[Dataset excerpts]
▼▼▼
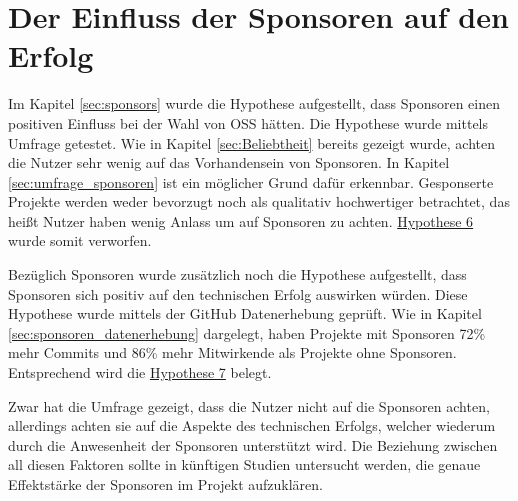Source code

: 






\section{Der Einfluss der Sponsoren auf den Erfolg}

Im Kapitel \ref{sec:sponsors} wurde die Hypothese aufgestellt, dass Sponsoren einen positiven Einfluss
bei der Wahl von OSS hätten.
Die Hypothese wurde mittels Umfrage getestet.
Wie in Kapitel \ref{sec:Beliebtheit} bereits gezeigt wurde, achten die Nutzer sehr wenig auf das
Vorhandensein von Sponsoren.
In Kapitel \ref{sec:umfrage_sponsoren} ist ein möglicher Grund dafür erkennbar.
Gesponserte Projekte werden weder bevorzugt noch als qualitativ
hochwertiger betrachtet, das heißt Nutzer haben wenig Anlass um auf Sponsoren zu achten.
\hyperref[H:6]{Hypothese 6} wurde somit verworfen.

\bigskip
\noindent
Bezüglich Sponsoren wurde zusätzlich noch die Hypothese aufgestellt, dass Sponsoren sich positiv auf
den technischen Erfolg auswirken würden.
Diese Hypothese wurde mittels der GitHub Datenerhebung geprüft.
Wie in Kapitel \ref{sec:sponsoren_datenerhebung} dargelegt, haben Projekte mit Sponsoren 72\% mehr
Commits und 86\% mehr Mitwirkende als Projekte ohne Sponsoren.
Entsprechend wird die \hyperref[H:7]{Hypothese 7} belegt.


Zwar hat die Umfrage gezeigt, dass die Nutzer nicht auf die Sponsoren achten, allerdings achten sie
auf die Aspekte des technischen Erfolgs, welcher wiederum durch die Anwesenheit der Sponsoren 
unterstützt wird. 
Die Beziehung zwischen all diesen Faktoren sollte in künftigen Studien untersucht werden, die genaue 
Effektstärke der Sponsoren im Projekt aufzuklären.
▲▲▲
**What is needed**: Every line above has to be output exactly; the pictures must be dropped.

**Output**:
Source code

: 






\section{Der Einfluss der Sponsoren auf den Erfolg}

Im Kapitel \ref{sec:sponsors} wurde die Hypothese aufgestellt, dass Sponsoren einen positiven Einfluss
bei der Wahl von OSS hätten.
Die Hypothese wurde mittels Umfrage getestet.
Wie in Kapitel \ref{sec:Beliebtheit} bereits gezeigt wurde, achten die Nutzer sehr wenig auf das
Vorhandensein von Sponsoren.
In Kapitel \ref{sec:umfrage_sponsoren} ist ein möglicher Grund dafür erkennbar.
Gesponserte Projekte werden weder bevorzugt noch als qualitativ
hochwertiger betrachtet, das heißt Nutzer haben wenig Anlass um auf Sponsoren zu achten.
\hyperref[H:6]{Hypothese 6} wurde somit verworfen.

\bigskip
\noindent
Bezüglich Sponsoren wurde zusätzlich noch die Hypothese aufgestellt, dass Sponsoren sich positiv auf
den technischen Erfolg auswirken würden.
Diese Hypothese wurde mittels der GitHub Datenerhebung geprüft.
Wie in Kapitel \ref{sec:sponsoren_datenerhebung} dargelegt, haben Projekte mit Sponsoren 72\% mehr
Commits und 86\% mehr Mitwirkende als Projekte ohne Sponsoren.
Entsprechend wird die \hyperref[H:7]{Hypothese 7} belegt.


Zwar hat die Umfrage gezeigt, dass die Nutzer nicht auf die Sponsoren achten, allerdings achten sie
auf die Aspekte des technischen Erfolgs, welcher wiederum durch die Anwesenheit der Sponsoren 
unterstützt wird. 
Die Beziehung zwischen all diesen Faktoren sollte in künftigen Studien untersucht werden, die genaue 
Effektstärke der Sponsoren im Projekt aufzuklären.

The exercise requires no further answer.